--- Start of RECORD LIST ---

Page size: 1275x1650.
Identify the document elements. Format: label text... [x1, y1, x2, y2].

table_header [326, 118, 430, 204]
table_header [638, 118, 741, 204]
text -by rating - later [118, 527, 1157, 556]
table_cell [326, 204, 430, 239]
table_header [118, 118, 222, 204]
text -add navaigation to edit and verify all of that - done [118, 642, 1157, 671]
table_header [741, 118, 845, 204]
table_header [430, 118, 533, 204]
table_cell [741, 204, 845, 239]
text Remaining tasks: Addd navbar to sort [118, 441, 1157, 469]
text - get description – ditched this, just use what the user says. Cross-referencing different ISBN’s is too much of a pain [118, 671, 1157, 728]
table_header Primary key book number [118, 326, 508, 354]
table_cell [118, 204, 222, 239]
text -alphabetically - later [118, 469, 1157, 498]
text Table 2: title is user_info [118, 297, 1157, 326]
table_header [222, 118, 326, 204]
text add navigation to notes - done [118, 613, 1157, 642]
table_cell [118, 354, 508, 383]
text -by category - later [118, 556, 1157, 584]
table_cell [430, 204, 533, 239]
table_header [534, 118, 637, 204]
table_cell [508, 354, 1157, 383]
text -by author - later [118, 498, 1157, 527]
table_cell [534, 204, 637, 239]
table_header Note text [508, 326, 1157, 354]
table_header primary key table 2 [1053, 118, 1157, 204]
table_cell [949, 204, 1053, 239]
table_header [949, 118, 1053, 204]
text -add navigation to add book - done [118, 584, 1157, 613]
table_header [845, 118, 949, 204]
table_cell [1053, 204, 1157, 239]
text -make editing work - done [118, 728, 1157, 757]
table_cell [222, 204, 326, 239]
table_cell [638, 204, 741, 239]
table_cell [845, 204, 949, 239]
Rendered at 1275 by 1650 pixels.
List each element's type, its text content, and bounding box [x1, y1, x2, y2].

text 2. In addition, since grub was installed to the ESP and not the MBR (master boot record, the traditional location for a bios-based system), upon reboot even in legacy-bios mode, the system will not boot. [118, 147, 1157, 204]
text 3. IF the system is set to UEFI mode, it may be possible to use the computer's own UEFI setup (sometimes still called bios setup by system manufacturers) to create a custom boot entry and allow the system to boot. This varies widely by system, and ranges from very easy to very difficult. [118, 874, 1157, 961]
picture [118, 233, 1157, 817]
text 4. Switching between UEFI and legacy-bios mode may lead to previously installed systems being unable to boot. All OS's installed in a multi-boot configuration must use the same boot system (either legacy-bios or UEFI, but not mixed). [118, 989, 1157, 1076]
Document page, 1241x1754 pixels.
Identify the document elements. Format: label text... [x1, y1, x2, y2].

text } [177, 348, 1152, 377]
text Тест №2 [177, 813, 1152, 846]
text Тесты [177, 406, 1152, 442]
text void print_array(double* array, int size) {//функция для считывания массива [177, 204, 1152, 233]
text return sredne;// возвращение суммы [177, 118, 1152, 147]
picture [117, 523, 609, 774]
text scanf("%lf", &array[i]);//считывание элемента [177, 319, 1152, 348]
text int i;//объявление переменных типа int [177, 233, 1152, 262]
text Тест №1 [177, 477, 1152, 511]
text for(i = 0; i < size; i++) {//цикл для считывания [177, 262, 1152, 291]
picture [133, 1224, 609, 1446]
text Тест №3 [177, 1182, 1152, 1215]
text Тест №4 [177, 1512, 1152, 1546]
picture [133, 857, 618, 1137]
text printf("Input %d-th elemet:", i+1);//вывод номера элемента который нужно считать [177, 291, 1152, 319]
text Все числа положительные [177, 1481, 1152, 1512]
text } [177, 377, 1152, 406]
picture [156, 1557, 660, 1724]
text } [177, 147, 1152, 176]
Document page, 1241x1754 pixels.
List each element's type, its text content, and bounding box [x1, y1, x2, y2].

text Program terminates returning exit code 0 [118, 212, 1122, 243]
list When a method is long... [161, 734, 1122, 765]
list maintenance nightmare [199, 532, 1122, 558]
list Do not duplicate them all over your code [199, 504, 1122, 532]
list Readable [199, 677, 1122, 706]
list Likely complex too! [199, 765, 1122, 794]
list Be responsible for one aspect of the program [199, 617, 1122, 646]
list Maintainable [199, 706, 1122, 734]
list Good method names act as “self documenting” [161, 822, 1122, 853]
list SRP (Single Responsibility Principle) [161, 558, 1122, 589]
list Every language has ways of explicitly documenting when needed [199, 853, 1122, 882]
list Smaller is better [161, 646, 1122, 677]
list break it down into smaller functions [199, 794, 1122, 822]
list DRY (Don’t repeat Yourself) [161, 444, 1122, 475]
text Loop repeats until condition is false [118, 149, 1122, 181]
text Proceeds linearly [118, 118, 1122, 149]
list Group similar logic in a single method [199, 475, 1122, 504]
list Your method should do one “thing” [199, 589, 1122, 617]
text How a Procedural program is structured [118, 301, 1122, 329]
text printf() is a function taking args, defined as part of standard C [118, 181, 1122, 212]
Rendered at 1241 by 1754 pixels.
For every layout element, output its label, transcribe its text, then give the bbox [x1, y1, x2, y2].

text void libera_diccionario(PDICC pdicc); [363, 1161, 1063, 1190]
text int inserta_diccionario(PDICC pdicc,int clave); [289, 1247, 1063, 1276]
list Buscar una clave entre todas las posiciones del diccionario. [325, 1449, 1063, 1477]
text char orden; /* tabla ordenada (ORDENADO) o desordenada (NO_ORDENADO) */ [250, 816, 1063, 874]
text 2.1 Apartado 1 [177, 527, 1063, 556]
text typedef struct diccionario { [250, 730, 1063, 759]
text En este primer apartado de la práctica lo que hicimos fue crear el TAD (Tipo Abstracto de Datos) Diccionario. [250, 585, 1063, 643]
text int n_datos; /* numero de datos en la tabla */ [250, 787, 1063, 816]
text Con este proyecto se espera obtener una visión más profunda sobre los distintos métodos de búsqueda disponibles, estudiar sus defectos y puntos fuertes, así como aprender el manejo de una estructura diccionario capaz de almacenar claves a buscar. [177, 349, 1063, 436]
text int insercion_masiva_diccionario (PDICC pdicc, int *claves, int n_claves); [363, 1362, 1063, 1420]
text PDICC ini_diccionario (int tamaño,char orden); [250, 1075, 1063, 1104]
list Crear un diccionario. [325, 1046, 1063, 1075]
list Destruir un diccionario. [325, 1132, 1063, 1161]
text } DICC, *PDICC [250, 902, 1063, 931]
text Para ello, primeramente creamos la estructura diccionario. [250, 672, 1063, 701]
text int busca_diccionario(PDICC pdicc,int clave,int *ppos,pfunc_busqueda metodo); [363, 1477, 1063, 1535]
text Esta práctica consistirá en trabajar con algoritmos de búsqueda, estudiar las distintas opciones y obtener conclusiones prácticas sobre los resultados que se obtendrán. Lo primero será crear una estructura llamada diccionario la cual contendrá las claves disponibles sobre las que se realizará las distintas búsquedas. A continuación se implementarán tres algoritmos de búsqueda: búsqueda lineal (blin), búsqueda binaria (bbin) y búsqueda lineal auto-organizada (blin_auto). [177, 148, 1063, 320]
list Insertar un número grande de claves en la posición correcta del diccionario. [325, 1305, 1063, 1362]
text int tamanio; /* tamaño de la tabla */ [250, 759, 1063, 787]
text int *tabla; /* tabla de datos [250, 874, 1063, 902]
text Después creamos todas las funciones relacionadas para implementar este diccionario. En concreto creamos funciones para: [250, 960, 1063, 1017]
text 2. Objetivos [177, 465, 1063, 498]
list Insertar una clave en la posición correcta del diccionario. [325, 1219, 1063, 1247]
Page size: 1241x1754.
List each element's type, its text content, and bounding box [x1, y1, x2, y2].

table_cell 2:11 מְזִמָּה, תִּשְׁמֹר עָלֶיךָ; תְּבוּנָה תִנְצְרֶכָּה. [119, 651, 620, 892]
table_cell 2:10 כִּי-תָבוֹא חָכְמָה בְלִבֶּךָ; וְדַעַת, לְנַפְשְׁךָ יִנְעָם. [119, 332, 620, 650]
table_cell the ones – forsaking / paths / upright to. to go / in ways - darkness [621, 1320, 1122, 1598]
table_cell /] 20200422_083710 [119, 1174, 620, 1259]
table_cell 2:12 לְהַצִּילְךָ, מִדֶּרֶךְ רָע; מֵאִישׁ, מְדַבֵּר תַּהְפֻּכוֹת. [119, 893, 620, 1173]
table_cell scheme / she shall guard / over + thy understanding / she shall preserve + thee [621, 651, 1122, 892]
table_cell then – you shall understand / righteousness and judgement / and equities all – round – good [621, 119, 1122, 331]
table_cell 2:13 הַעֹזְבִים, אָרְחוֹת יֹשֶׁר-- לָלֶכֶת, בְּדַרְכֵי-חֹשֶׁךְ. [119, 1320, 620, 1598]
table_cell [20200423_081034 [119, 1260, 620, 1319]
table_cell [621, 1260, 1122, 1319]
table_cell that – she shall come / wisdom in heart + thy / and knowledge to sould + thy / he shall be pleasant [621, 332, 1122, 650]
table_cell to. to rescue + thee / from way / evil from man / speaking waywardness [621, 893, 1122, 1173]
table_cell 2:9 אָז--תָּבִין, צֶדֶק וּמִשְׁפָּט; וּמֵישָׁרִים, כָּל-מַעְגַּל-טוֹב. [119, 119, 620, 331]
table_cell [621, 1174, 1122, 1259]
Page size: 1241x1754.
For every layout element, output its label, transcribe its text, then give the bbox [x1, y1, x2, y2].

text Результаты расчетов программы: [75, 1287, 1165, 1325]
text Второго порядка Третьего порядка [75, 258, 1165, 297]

--- End of RECORD LIST ---

Reproduce verbatim the records that begin with the line containing "table_header [326, 118, 430, 204]" and end with the line containing "table_cell [430, 204, 533, 239]", including both of those lines.

● TASK RESULT
table_header [326, 118, 430, 204]
table_header [638, 118, 741, 204]
text -by rating - later [118, 527, 1157, 556]
table_cell [326, 204, 430, 239]
table_header [118, 118, 222, 204]
text -add navaigation to edit and verify all of that - done [118, 642, 1157, 671]
table_header [741, 118, 845, 204]
table_header [430, 118, 533, 204]
table_cell [741, 204, 845, 239]
text Remaining tasks: Addd navbar to sort [118, 441, 1157, 469]
text - get description – ditched this, just use what the user says. Cross-referencing different ISBN’s is too much of a pain [118, 671, 1157, 728]
table_header Primary key book number [118, 326, 508, 354]
table_cell [118, 204, 222, 239]
text -alphabetically - later [118, 469, 1157, 498]
text Table 2: title is user_info [118, 297, 1157, 326]
table_header [222, 118, 326, 204]
text add navigation to notes - done [118, 613, 1157, 642]
table_cell [118, 354, 508, 383]
text -by category - later [118, 556, 1157, 584]
table_cell [430, 204, 533, 239]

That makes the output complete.